Exact copy, pictures excluded: reproduce every record below.
━━━ Data extracts ━━━
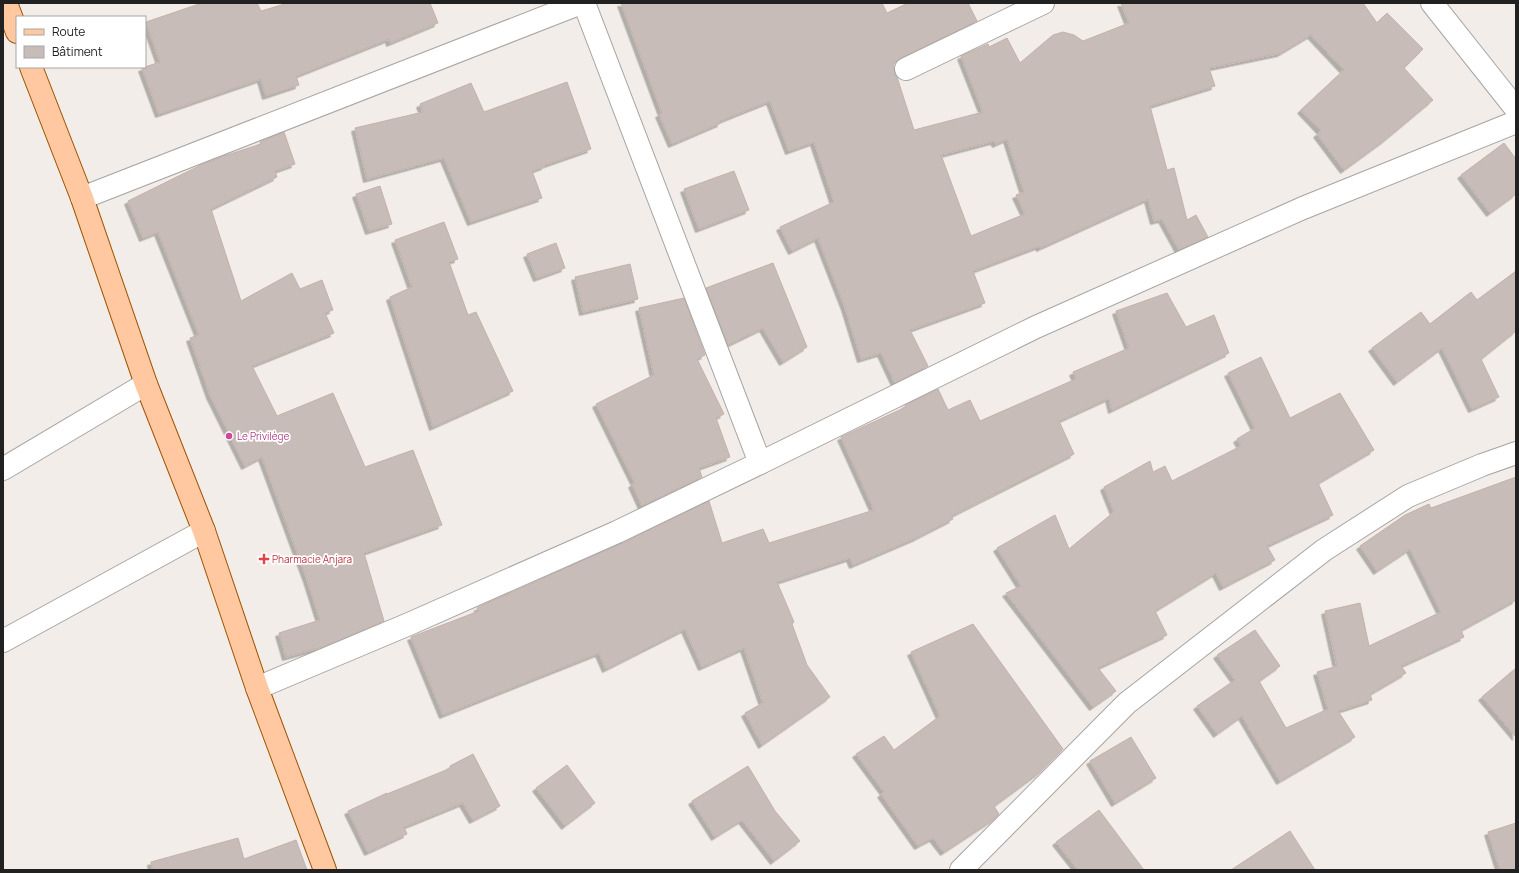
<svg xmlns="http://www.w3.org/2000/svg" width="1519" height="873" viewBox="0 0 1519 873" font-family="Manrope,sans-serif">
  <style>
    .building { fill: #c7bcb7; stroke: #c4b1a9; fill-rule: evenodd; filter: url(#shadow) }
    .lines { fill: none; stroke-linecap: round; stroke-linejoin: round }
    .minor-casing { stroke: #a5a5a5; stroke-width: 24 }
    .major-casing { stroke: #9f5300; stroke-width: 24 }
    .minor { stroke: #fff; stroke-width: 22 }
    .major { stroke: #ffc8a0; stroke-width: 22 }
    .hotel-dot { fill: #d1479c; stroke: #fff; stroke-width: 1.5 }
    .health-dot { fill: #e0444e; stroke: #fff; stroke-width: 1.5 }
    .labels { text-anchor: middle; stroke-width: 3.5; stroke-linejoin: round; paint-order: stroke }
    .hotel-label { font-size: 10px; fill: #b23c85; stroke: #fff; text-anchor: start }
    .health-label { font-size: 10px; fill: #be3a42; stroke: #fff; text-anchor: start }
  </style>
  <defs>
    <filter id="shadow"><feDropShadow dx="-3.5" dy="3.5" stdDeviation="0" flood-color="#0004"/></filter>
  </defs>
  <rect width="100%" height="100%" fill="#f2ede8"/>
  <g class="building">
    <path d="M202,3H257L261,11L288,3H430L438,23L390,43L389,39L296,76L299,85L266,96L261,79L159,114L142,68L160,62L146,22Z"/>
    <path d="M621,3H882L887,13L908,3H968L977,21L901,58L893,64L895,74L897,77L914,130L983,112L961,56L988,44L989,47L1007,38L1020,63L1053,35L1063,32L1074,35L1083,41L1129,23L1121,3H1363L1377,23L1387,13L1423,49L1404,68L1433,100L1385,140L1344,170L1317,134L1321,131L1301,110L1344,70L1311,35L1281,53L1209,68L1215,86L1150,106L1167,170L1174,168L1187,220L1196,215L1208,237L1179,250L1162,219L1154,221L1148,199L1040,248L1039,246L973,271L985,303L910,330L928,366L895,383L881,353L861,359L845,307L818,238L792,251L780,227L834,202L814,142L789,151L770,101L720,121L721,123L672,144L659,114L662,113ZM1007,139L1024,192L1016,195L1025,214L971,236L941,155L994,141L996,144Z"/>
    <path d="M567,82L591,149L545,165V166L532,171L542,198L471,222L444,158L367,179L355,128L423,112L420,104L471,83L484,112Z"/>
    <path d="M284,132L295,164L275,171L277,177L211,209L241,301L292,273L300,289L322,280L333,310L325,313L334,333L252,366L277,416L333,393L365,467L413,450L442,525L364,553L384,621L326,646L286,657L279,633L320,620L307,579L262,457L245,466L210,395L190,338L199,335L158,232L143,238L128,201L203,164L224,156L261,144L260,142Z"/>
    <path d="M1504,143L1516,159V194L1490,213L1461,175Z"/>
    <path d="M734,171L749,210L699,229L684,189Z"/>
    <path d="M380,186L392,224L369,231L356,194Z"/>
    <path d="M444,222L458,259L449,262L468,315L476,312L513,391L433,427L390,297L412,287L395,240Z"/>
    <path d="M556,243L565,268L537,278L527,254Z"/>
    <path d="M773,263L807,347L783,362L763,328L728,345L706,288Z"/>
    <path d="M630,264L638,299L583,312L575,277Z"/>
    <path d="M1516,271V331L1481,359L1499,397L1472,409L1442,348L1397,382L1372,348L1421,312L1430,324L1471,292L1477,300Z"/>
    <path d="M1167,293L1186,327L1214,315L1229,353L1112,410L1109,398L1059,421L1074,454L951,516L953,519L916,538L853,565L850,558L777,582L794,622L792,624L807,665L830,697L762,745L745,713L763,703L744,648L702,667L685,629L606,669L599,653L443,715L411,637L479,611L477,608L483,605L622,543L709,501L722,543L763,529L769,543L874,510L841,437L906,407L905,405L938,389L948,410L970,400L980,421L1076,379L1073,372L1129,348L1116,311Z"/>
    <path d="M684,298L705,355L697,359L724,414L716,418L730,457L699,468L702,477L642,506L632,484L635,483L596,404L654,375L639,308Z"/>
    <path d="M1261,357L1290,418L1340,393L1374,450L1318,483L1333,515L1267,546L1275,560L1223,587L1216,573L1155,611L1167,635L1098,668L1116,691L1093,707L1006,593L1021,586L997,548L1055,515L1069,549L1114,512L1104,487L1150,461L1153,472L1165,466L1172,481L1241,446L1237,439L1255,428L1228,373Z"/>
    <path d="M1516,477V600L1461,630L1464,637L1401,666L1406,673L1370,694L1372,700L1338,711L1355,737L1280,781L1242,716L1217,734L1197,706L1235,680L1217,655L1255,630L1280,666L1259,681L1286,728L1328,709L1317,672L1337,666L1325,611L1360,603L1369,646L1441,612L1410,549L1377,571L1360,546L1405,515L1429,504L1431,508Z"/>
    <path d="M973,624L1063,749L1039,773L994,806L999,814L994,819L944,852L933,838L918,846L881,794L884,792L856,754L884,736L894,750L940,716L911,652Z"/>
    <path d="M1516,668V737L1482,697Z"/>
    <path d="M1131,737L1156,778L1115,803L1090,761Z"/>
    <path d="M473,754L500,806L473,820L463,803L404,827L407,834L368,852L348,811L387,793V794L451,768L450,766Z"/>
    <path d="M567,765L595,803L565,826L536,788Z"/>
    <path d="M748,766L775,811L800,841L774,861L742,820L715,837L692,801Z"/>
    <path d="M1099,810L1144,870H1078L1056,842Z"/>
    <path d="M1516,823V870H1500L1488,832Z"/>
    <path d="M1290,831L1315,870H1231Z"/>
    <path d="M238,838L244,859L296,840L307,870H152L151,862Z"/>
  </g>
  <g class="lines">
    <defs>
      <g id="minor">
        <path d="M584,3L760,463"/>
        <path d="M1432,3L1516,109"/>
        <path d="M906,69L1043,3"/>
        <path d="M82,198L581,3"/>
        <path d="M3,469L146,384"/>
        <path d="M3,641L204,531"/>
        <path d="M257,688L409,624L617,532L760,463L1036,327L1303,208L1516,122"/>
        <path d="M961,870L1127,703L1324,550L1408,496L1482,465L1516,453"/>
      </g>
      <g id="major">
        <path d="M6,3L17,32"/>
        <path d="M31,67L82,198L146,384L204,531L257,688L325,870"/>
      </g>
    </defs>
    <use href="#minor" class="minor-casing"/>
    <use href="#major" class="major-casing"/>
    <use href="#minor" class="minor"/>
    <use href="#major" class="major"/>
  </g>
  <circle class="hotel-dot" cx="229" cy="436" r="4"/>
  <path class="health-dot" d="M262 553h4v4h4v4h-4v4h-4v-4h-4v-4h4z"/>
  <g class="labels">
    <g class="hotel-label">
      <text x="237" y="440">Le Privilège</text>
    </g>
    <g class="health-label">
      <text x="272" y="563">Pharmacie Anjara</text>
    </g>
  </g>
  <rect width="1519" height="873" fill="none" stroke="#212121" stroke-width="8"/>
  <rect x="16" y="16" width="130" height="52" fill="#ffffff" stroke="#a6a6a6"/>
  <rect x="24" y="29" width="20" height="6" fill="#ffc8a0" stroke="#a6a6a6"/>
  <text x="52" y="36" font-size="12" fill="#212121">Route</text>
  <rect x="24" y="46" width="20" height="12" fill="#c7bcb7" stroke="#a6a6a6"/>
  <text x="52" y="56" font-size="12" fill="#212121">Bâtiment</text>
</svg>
━━━
### Answer for this exercise
<svg xmlns="http://www.w3.org/2000/svg" width="1519" height="873" viewBox="0 0 1519 873" font-family="Manrope,sans-serif">
  <style>
    .building { fill: #c7bcb7; stroke: #c4b1a9; fill-rule: evenodd; filter: url(#shadow) }
    .lines { fill: none; stroke-linecap: round; stroke-linejoin: round }
    .minor-casing { stroke: #a5a5a5; stroke-width: 24 }
    .major-casing { stroke: #9f5300; stroke-width: 24 }
    .minor { stroke: #fff; stroke-width: 22 }
    .major { stroke: #ffc8a0; stroke-width: 22 }
    .hotel-dot { fill: #d1479c; stroke: #fff; stroke-width: 1.5 }
    .health-dot { fill: #e0444e; stroke: #fff; stroke-width: 1.5 }
    .labels { text-anchor: middle; stroke-width: 3.5; stroke-linejoin: round; paint-order: stroke }
    .hotel-label { font-size: 10px; fill: #b23c85; stroke: #fff; text-anchor: start }
    .health-label { font-size: 10px; fill: #be3a42; stroke: #fff; text-anchor: start }
  </style>
  <defs>
    <filter id="shadow"><feDropShadow dx="-3.5" dy="3.5" stdDeviation="0" flood-color="#0004"/></filter>
  </defs>
  <rect width="100%" height="100%" fill="#f2ede8"/>
  <g class="building">
    <path d="M202,3H257L261,11L288,3H430L438,23L390,43L389,39L296,76L299,85L266,96L261,79L159,114L142,68L160,62L146,22Z"/>
    <path d="M621,3H882L887,13L908,3H968L977,21L901,58L893,64L895,74L897,77L914,130L983,112L961,56L988,44L989,47L1007,38L1020,63L1053,35L1063,32L1074,35L1083,41L1129,23L1121,3H1363L1377,23L1387,13L1423,49L1404,68L1433,100L1385,140L1344,170L1317,134L1321,131L1301,110L1344,70L1311,35L1281,53L1209,68L1215,86L1150,106L1167,170L1174,168L1187,220L1196,215L1208,237L1179,250L1162,219L1154,221L1148,199L1040,248L1039,246L973,271L985,303L910,330L928,366L895,383L881,353L861,359L845,307L818,238L792,251L780,227L834,202L814,142L789,151L770,101L720,121L721,123L672,144L659,114L662,113ZM1007,139L1024,192L1016,195L1025,214L971,236L941,155L994,141L996,144Z"/>
    <path d="M567,82L591,149L545,165V166L532,171L542,198L471,222L444,158L367,179L355,128L423,112L420,104L471,83L484,112Z"/>
    <path d="M284,132L295,164L275,171L277,177L211,209L241,301L292,273L300,289L322,280L333,310L325,313L334,333L252,366L277,416L333,393L365,467L413,450L442,525L364,553L384,621L326,646L286,657L279,633L320,620L307,579L262,457L245,466L210,395L190,338L199,335L158,232L143,238L128,201L203,164L224,156L261,144L260,142Z"/>
    <path d="M1504,143L1516,159V194L1490,213L1461,175Z"/>
    <path d="M734,171L749,210L699,229L684,189Z"/>
    <path d="M380,186L392,224L369,231L356,194Z"/>
    <path d="M444,222L458,259L449,262L468,315L476,312L513,391L433,427L390,297L412,287L395,240Z"/>
    <path d="M556,243L565,268L537,278L527,254Z"/>
    <path d="M773,263L807,347L783,362L763,328L728,345L706,288Z"/>
    <path d="M630,264L638,299L583,312L575,277Z"/>
    <path d="M1516,271V331L1481,359L1499,397L1472,409L1442,348L1397,382L1372,348L1421,312L1430,324L1471,292L1477,300Z"/>
    <path d="M1167,293L1186,327L1214,315L1229,353L1112,410L1109,398L1059,421L1074,454L951,516L953,519L916,538L853,565L850,558L777,582L794,622L792,624L807,665L830,697L762,745L745,713L763,703L744,648L702,667L685,629L606,669L599,653L443,715L411,637L479,611L477,608L483,605L622,543L709,501L722,543L763,529L769,543L874,510L841,437L906,407L905,405L938,389L948,410L970,400L980,421L1076,379L1073,372L1129,348L1116,311Z"/>
    <path d="M684,298L705,355L697,359L724,414L716,418L730,457L699,468L702,477L642,506L632,484L635,483L596,404L654,375L639,308Z"/>
    <path d="M1261,357L1290,418L1340,393L1374,450L1318,483L1333,515L1267,546L1275,560L1223,587L1216,573L1155,611L1167,635L1098,668L1116,691L1093,707L1006,593L1021,586L997,548L1055,515L1069,549L1114,512L1104,487L1150,461L1153,472L1165,466L1172,481L1241,446L1237,439L1255,428L1228,373Z"/>
    <path d="M1516,477V600L1461,630L1464,637L1401,666L1406,673L1370,694L1372,700L1338,711L1355,737L1280,781L1242,716L1217,734L1197,706L1235,680L1217,655L1255,630L1280,666L1259,681L1286,728L1328,709L1317,672L1337,666L1325,611L1360,603L1369,646L1441,612L1410,549L1377,571L1360,546L1405,515L1429,504L1431,508Z"/>
    <path d="M973,624L1063,749L1039,773L994,806L999,814L994,819L944,852L933,838L918,846L881,794L884,792L856,754L884,736L894,750L940,716L911,652Z"/>
    <path d="M1516,668V737L1482,697Z"/>
    <path d="M1131,737L1156,778L1115,803L1090,761Z"/>
    <path d="M473,754L500,806L473,820L463,803L404,827L407,834L368,852L348,811L387,793V794L451,768L450,766Z"/>
    <path d="M567,765L595,803L565,826L536,788Z"/>
    <path d="M748,766L775,811L800,841L774,861L742,820L715,837L692,801Z"/>
    <path d="M1099,810L1144,870H1078L1056,842Z"/>
    <path d="M1516,823V870H1500L1488,832Z"/>
    <path d="M1290,831L1315,870H1231Z"/>
    <path d="M238,838L244,859L296,840L307,870H152L151,862Z"/>
  </g>
  <g class="lines">
    <defs>
      <g id="minor">
        <path d="M584,3L760,463"/>
        <path d="M1432,3L1516,109"/>
        <path d="M906,69L1043,3"/>
        <path d="M82,198L581,3"/>
        <path d="M3,469L146,384"/>
        <path d="M3,641L204,531"/>
        <path d="M257,688L409,624L617,532L760,463L1036,327L1303,208L1516,122"/>
        <path d="M961,870L1127,703L1324,550L1408,496L1482,465L1516,453"/>
      </g>
      <g id="major">
        <path d="M6,3L17,32"/>
        <path d="M31,67L82,198L146,384L204,531L257,688L325,870"/>
      </g>
    </defs>
    <use href="#minor" class="minor-casing"/>
    <use href="#major" class="major-casing"/>
    <use href="#minor" class="minor"/>
    <use href="#major" class="major"/>
  </g>
  <circle class="hotel-dot" cx="229" cy="436" r="4"/>
  <path class="health-dot" d="M262 553h4v4h4v4h-4v4h-4v-4h-4v-4h4z"/>
  <g class="labels">
    <g class="hotel-label">
      <text x="237" y="440">Le Privilège</text>
    </g>
    <g class="health-label">
      <text x="272" y="563">Pharmacie Anjara</text>
    </g>
  </g>
  <rect width="1519" height="873" fill="none" stroke="#212121" stroke-width="8"/>
  <rect x="16" y="16" width="130" height="52" fill="#ffffff" stroke="#a6a6a6"/>
  <rect x="24" y="29" width="20" height="6" fill="#ffc8a0" stroke="#a6a6a6"/>
  <text x="52" y="36" font-size="12" fill="#212121">Route</text>
  <rect x="24" y="46" width="20" height="12" fill="#c7bcb7" stroke="#a6a6a6"/>
  <text x="52" y="56" font-size="12" fill="#212121">Bâtiment</text>
</svg>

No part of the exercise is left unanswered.